$8,000 fast cash for first-time homebuyers
HUD plans to tweak $8,000 tax credit rules so first-time homebuyers can get instant down-payment assistance.
30 yr fixed | 3.80% |
15 yr fixed | 3.20% |
5/1 ARM | 3.84% |
30 yr refi | 3.82% |
15 yr refi | 3.20% |
NEW YORK (CNNMoney.com) -- Home prices are cheap. Affordability is at a record high. And the market is littered with distressed properties looking for a buyer.
But there is one big obstacle for many first-time house hunters looking to take advantage of the market: cash for down payments. The typical first-time buyer has only saved enough to cover 4% of the purchase price, according to the National Association of Realtors.
As part of the stimulus package, Congress created a refundable first-time homebuyers tax credit in hopes of helping on-the-fence buyers to take the home-purchase plunge. But buyers couldn't collect the $8,000 credit until tax time, rather than at closing time - when it's needed.
Now the U.S. Department of Housing and Urban Development is planning to change that. The agency is working on a plan that will allow Federal Housing Authority-approved lenders to provide buyers with the tax credit cash up front.
"We all want to enable FHA consumers to access the tax credit funds when they close on their home loans so that the cash can be used as a down payment," said Shaun Donovan, HUD secretary, in a speech last Tuesday before the National Association of Realtors.
Donovan did not reveal many details, but the plan could be modeled after programs in Colorado, Missouri, New Jersey, Pennsylvania, Tennessee and Washington. To quickly infuse cash into their housing markets, these states created "bridge loans" that allow buyers to borrow against the $8,000 credit and then repay it with their tax refunds.
The first state to launch such a plan was Missouri, which rolled out its Missouri Housing Development Commission Tax Credit Advance Loan program on January 14 - a month before Congress approved the stimulus package. Since then, Missouri has approved applications by more than 300 borrowers and closed on 128 of them.
Lamar Cherry and his wife, Chrishanna, used the program to augment their down payment when they bought their home in Kansas City.
The couple purchased a four-bedroom, three-bath split-level home for $150,000, putting about 6% down. Much of that $9,000 came from the loan program, which they tapped so they wouldn't have to drain their reserves.
"We had money saved up that we were going to use for the down payment," said Cherry. "Now we can use some of that to buy some things we need for the house."
At closing, the Cherrys, like all buyers in the program, signed for their first mortgage, plus a second mortgage issued by the state. The second note is good for 6% of the price of the home, up to $6,750; there is a $350 set-up fee, but no interest is charged if the debt is repaid by June 2010.

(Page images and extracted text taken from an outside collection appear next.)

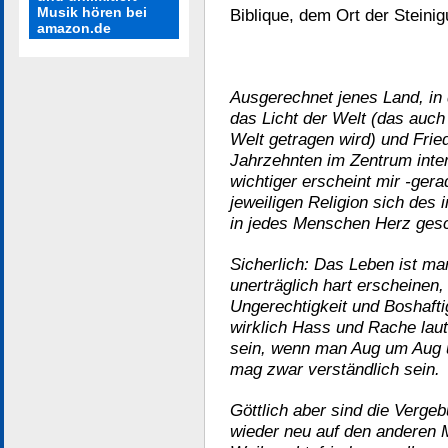
Musik hören bei
Biblique, dem Ort der Steini
amazon.de
Ausgerechnet jenes Land, in 
das Licht der Welt (das auch 
Welt getragen wird) und Fried
Jahrzehnten im Zentrum inter
wichtiger erscheint mir -ge
jeweiligen Religion sich des 
in jedes Menschen Herz gesc
Sicherlich: Das Leben ist m
unerträglich hart erscheinen
Ungerechtigkeit und Boshafti
wirklich Hass und Rache laut
sein, wenn man Aug um Aug u
mag zwar verständlich sein.
Göttlich aber sind die Verge
wieder neu auf den anderen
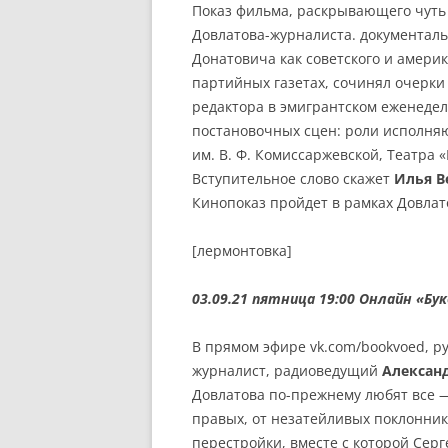
Показ фильма, раскрывающего чуть
Довлатова-журналиста. документал
Донатовича как советского и амери
партийных газетах, сочинял очерки 
редактора в эмигрантском еженеде
постановочных сцен: роли исполняют
им. В. Ф. Комиссаржевской, Театра 
Вступительное слово скажет
Илья В
Кинопоказ пройдет в рамках Довлат
[лермонтовка]
03.09.21 пятница 19:00 Онлайн
«Бук
В прямом эфире vk.com/bookvoed, ру
журналист, радиоведущий
Алексан
Довлатова по-прежнему любят все —
правых, от незатейливых поклонник
перестройки, вместе с которой Сер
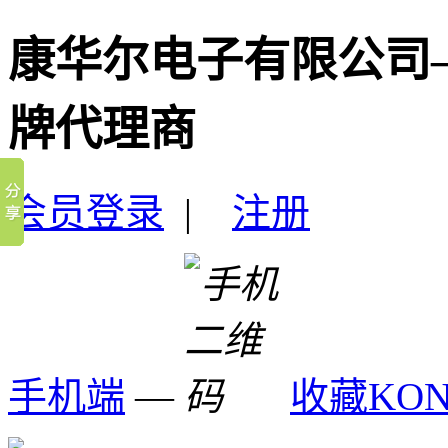
康华尔电子有限公司
牌代理商
会员登录
|
注册
手机端
—
收藏KO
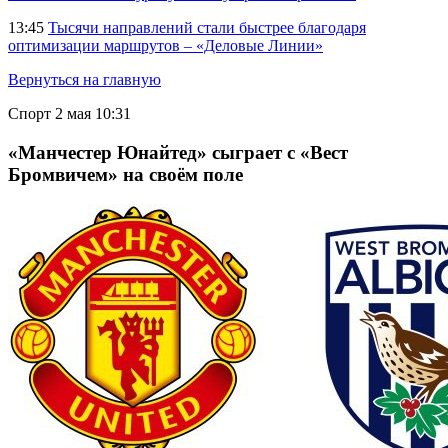
13:45
Тысячи направлений стали быстрее благодаря
оптимизации маршрутов – «Деловые Линии»
Вернуться на главную
Спорт
2 мая 10:31
«Манчестер Юнайтед» сыграет с «Вест
Бромвичем» на своём поле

In Missouri, borrowers can only access $6,750 of the $8,000 credit for down payments. "We wanted them to have a cushion below that $8,000 in case other tax liabilities show up," said Greg Spurgeon, the single-family homeownership administrator for the Missouri Housing Development Commission.
If borrowers don't pay off the note, it becomes a 10-year fixed-rate mortgage with an interest rate one-half percentage point above that of their first mortgages. For example, borrowers paying 6% on their first mortgages would be charged 6.5% on the second.
So far, Spurgeon said, a significant proportion of participating homebuyers have repaid their loans. He expects most of the others to do the same before the deadline.
Cherry has claimed the federal tax credit on his 2008 taxes, but he hasn't gotten his refund yet. He definitely intends to repay the loan before the 2010 deadline because, he said, not doing so would add about $75 a month to his house payments.